Testemunhas de Jeová no STF: liberdade religiosa e a eficiência da saúde pública

A Constituição Federal assegura o direito de podermos fazer as nossas próprias escolhas existenciais, incluindo as baseadas em convicções religiosas

Publicado em 03/08/2024 às 5:00

O Supremo Tribunal Federal (STF) está prestes a julgar um caso que possui repercussão geral e potencial para impactar as políticas públicas de saúde no Brasil. Trata-se da obrigatoriedade imposta à União, ao estado do Amazonas e ao município de Manaus de financiar uma cirurgia para uma paciente Testemunha de Jeová que, por motivos religiosos, recusou-se a aceitar transfusões de sangue, exigindo procedimento alternativo. O caso levanta questões sobre a interseção entre liberdade religiosa e o direito à saúde, pondo em evidência os desafios enfrentados pelo sistema público ao tentar conciliar as crenças individuais com a eficácia do atendimento médico.

A Constituição Federal assegura o direito de podermos fazer as nossas próprias escolhas existenciais, incluindo aquelas baseadas em convicções religiosas. Este direito à autonomia é um dos pilares da dignidade da pessoa humana e deve ser protegido. Mas, em que pese serem respeitáveis as decisões individuais baseadas em crenças religiosas, é preciso apontar para o fato de que estas não podem comprometer a eficiência do sistema de saúde. Permitir que pacientes recusem tratamentos médicos padrão, baseando-se exclusivamente em suas convicções pessoais, pode gerar precedentes que dificultam a administração de recursos já tão escassos e limitados.

O sistema de saúde precisa operar dentro de parâmetros racionais e baseados em evidências científicas para garantir que todas as pessoas recebam cuidados de alta qualidade. Se decisões religiosas individuais começarem a ditar práticas médicas, o risco é que isso comprometa a uniformidade do atendimento. A coletividade sai prejudicada. A manutenção do sistema de saúde depende da adesão a protocolos médicos desenvolvidos para otimizar resultados e garantir a segurança dos pacientes.

Especialmente relevante neste contexto é a recomendação da OMS sobre a utilização do programa de gerenciamento do sangue do próprio paciente. O protocolo visa otimizar o uso do sangue, reduzindo a necessidade de transfusões e melhorando resultados clínicos. A aplicação prática no Brasil, no entanto, exige uma reestruturação considerável do sistema de saúde. Isso incluiria a necessidade de treinamento para os profissionais, a aquisição de novos equipamentos e tecnologias, além da atualização dos protocolos clínicos. É justo que esse esforço seja direcionado a determinadas pessoas única e exclusivamente por conta de suas crenças religiosas?

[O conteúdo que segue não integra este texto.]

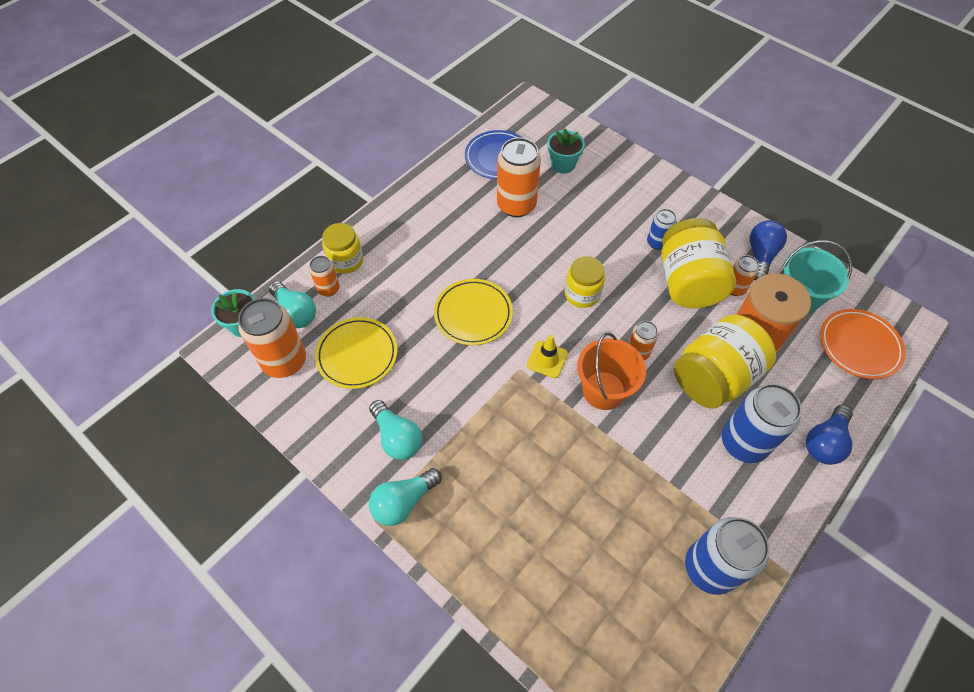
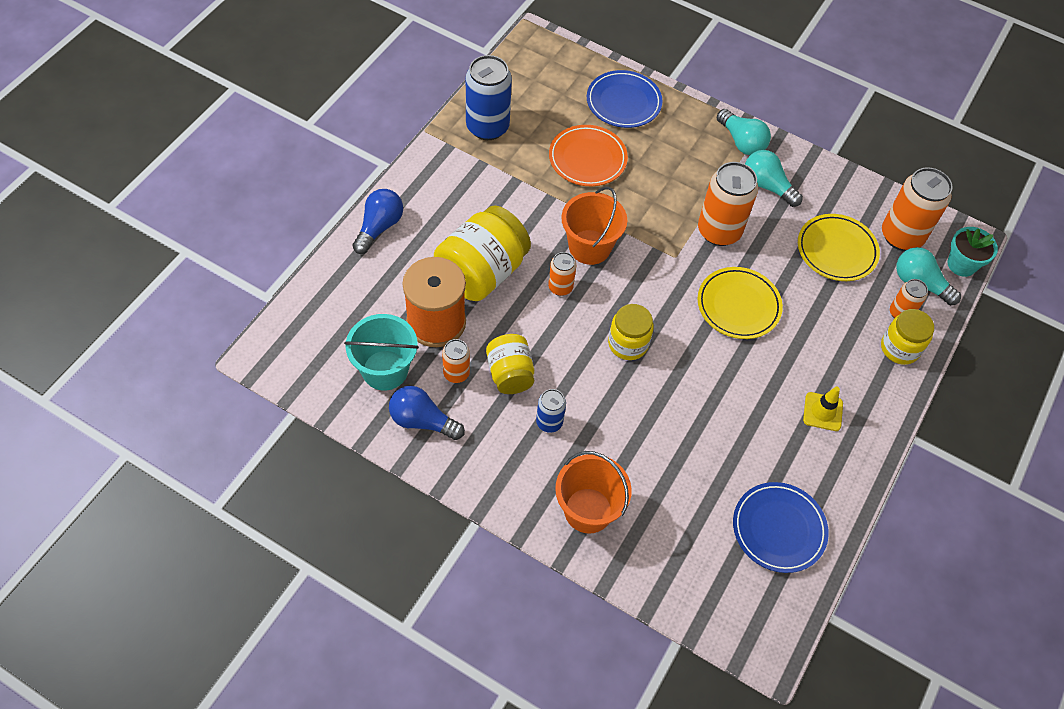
camera: 165 degrees right, 0 degrees up
(403, 502) = (741, 142): turquoise light bulb -> turquoise light bulb turned 105 degrees clockwise
(516, 205) = (732, 453): orange can -> orange can (719, 231)
(532, 586) = (623, 102): none -> blue plate
(547, 359) = (650, 269): yellow traffic cone -> yellow traffic cone (822, 412)
(563, 164) = (687, 530): turquoise flower pot -> none
(632, 184) = (588, 510): none -> orange bucket
(688, 282) = (510, 374): yellow jar -> yellow jar, size x0.59
(743, 442) = (455, 218): blue can -> none
(760, 256) = (422, 421): blue light bulb -> blue light bulb turned 105 degrees clockwise
(859, 346) = (325, 324): orange plate -> orange plate (587, 159)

Garantir que todos os pacientes tenham acesso a cuidados de saúde de alta qualidade, independentemente de suas convicções, é um princípio fundamental que deve guiar as políticas de saúde pública. Permitir que as crenças religiosas individuais determinem a natureza do tratamento recebido cria um sistema desigual, onde determinados têm acesso a opções de tratamento que não estão disponíveis para outros. Além disso, o impacto econômico desta decisão pode ser considerável. O Brasil já enfrenta sérios desafios relacionados à gestão dos recursos na saúde. A introdução de tratamentos diferenciados para um grupo específico de pacientes estabelece precedentes que levam a um aumento exponencial de demandas semelhantes. A sustentabilidade do sistema fica ameaçada se a exceção se torna norma.

O sistema de saúde pública deve ser desenhado e pensado de forma a garantir a máxima acessibilidade e igualdade de tratamento. As políticas devem ser orientadas para oferecer um nível consistente e elevado de cuidados que beneficiem a todas as pessoas, sem discriminação. É necessário encontrar um equilíbrio que respeite as crenças individuais sem comprometer a igualdade de direitos no atendimento médico. Somente através de um sistema de saúde universal e amplo será possível garantir que todos os cidadãos e cidadãs tenham acesso aos melhores cuidados possíveis, independente da crença ou filosofia que exerçam em suas vidas privadas.

A questão central não é sobre a liberdade religiosa, indiscutivelmente um direito fundamental e constitucional. A preocupação está na capacidade do sistema de saúde manter sua eficiência diante de demandas crescentes por tratamentos diferenciados baseados em crenças pessoais. Permitir exceções amplas e constantes pode comprometer a uniformidade e a qualidade dos cuidados de saúde oferecidos a todos os cidadãos. Estabelecer esse precedente pode fragmentar um sistema já muito castigado.

Liniker Xavier. Jornalista com MBA em marketing (FGV), doutor em religião (Unicap), especialista em comunicação política (UFPE).